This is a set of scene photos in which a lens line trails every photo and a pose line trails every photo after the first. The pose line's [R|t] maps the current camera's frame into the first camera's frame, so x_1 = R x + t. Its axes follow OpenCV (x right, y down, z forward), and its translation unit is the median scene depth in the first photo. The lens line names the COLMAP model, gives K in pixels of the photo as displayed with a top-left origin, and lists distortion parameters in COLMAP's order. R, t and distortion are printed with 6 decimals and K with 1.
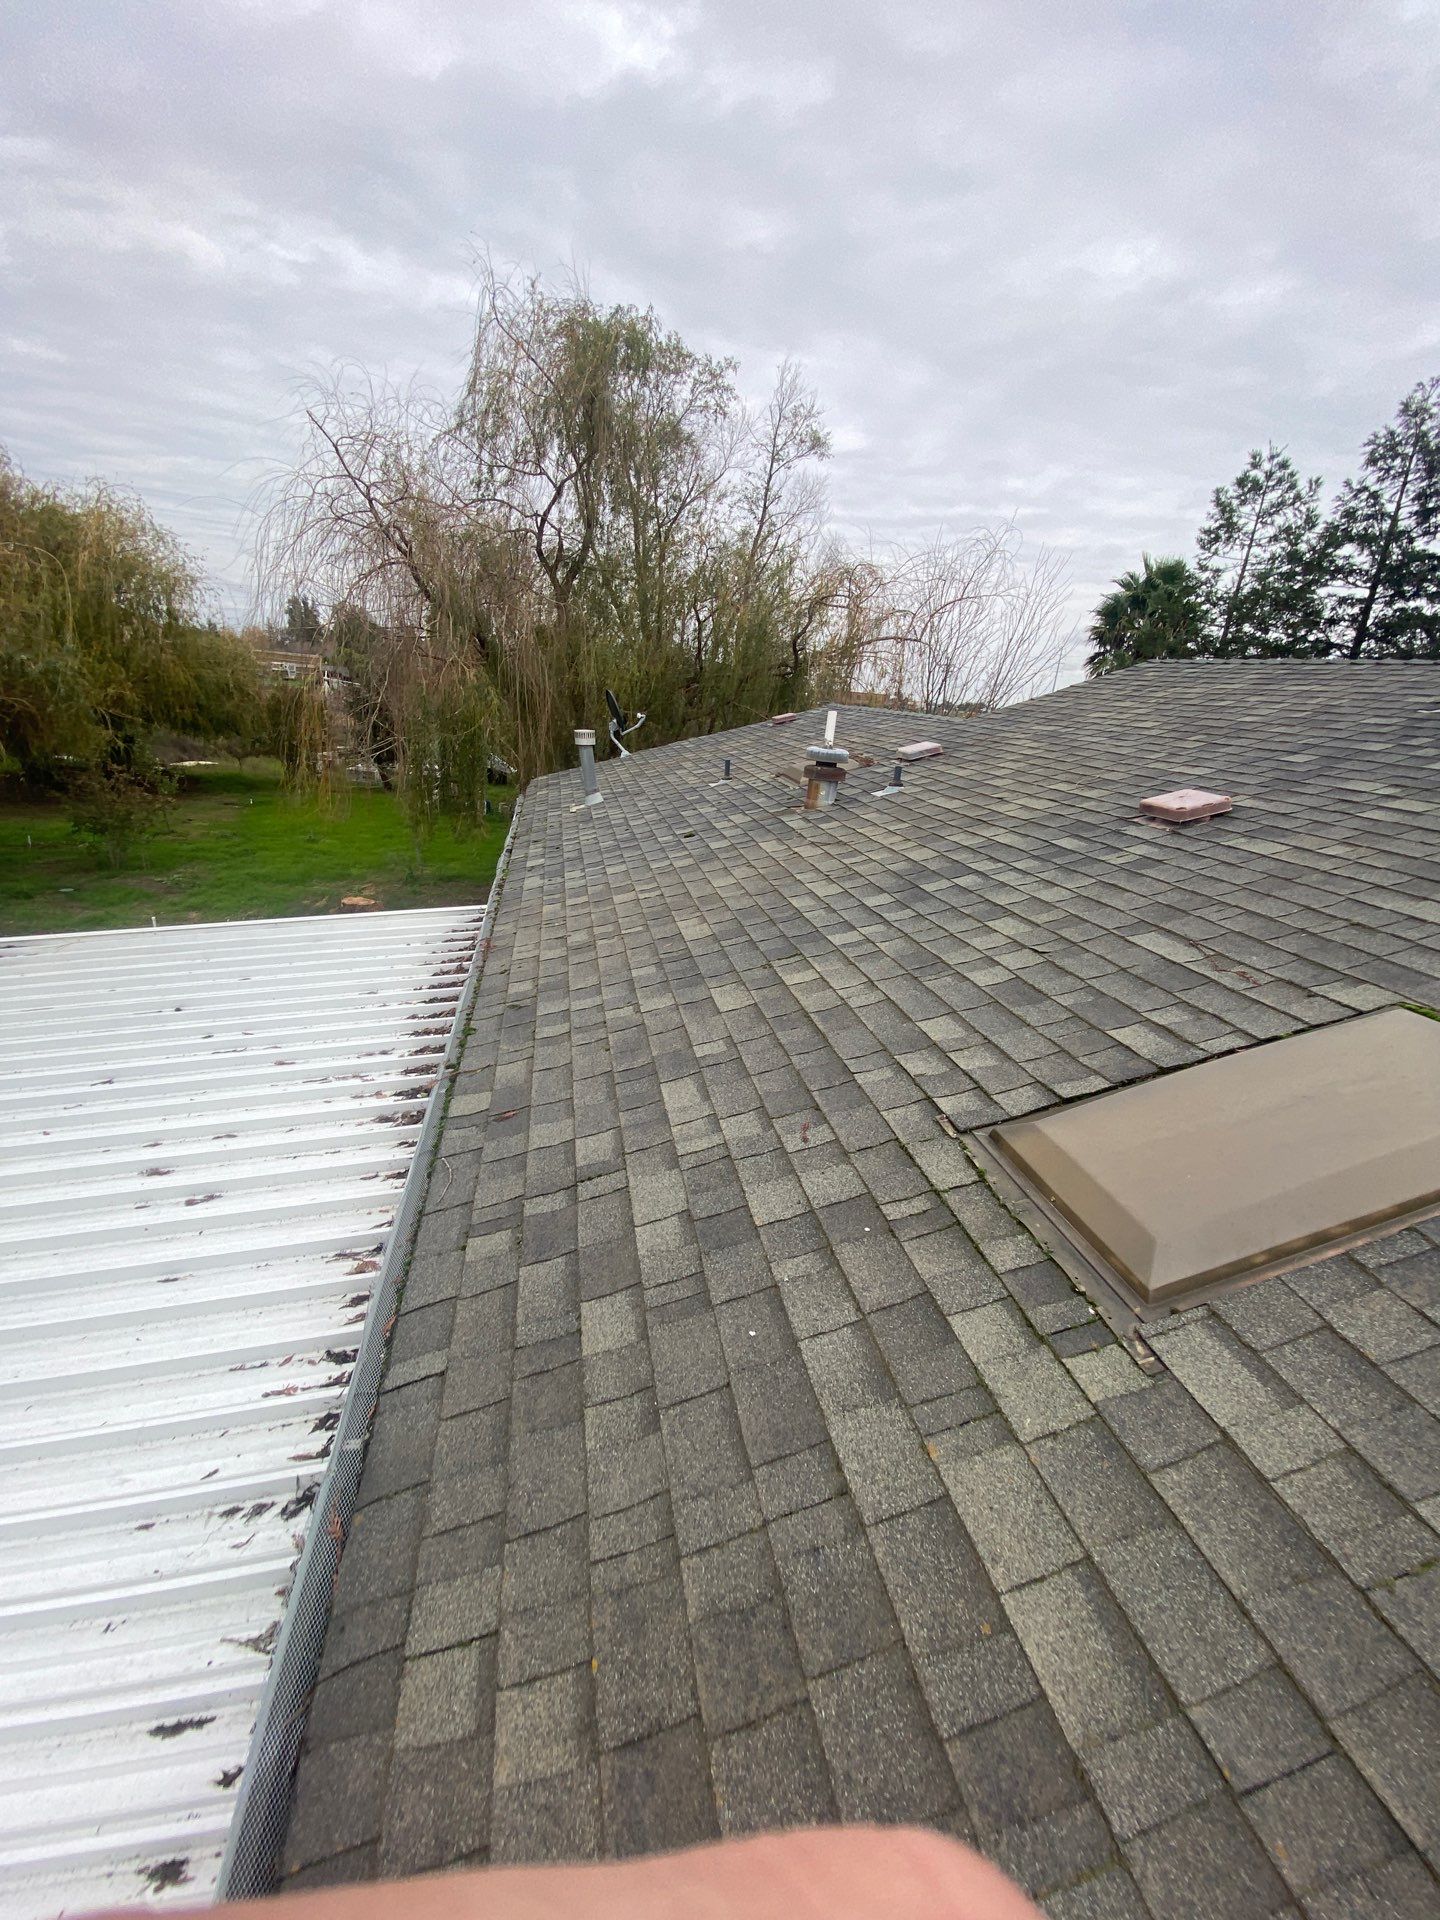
lens RADIAL K [[770.4, 0, 722.6], [0, 770.4, 963.0], [0, 0, 1]] dist [-0.003228, 0.000076]
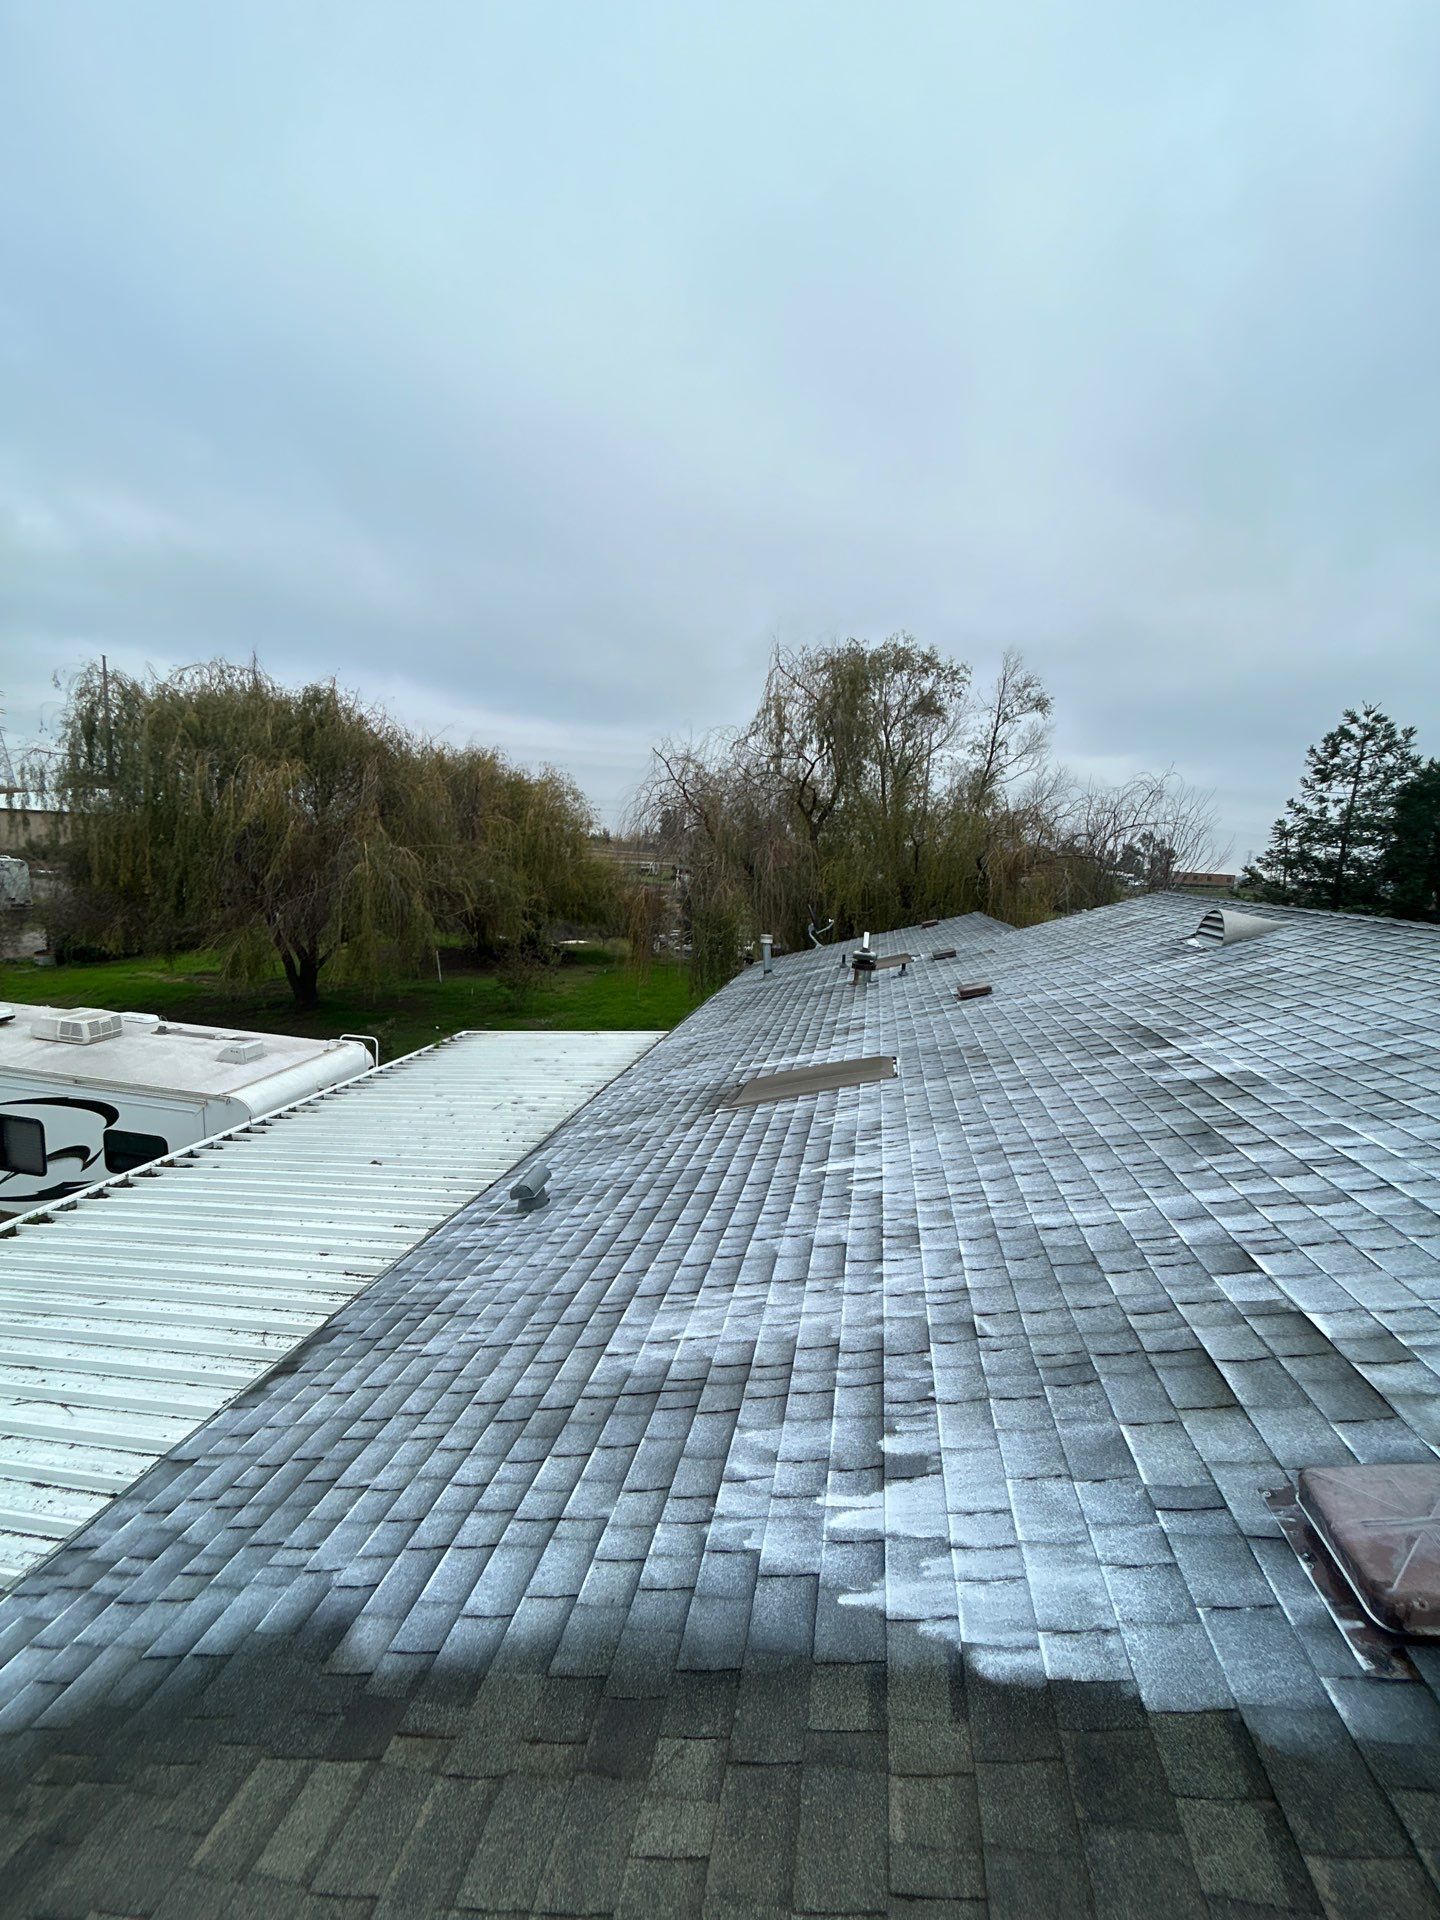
lens RADIAL K [[764.8, 0, 738.0], [0, 764.8, 956.3], [0, 0, 1]] dist [0.036991, 0.000060]
pose [[0.927702, 0.020083, -0.372780, 0.162022], [-0.106773, 0.971113, -0.213399, 0.043134], [0.357726, 0.237773, 0.903048, -0.216576]]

★ ★ ★ ★ ★ ★ ★

Directions for this task:
Set down all of the material above exactly as written, leaving the pictures out.

Result of the task:
This is a set of scene photos in which a lens line trails every photo and a pose line trails every photo after the first. The pose line's [R|t] maps the current camera's frame into the first camera's frame, so x_1 = R x + t. Its axes follow OpenCV (x right, y down, z forward), and its translation unit is the median scene depth in the first photo. The lens line names the COLMAP model, gives K in pixels of the photo as displayed with a top-left origin, and lists distortion parameters in COLMAP's order. R, t and distortion are printed with 6 decimals and K with 1.
lens RADIAL K [[770.4, 0, 722.6], [0, 770.4, 963.0], [0, 0, 1]] dist [-0.003228, 0.000076]
lens RADIAL K [[764.8, 0, 738.0], [0, 764.8, 956.3], [0, 0, 1]] dist [0.036991, 0.000060]
pose [[0.927702, 0.020083, -0.372780, 0.162022], [-0.106773, 0.971113, -0.213399, 0.043134], [0.357726, 0.237773, 0.903048, -0.216576]]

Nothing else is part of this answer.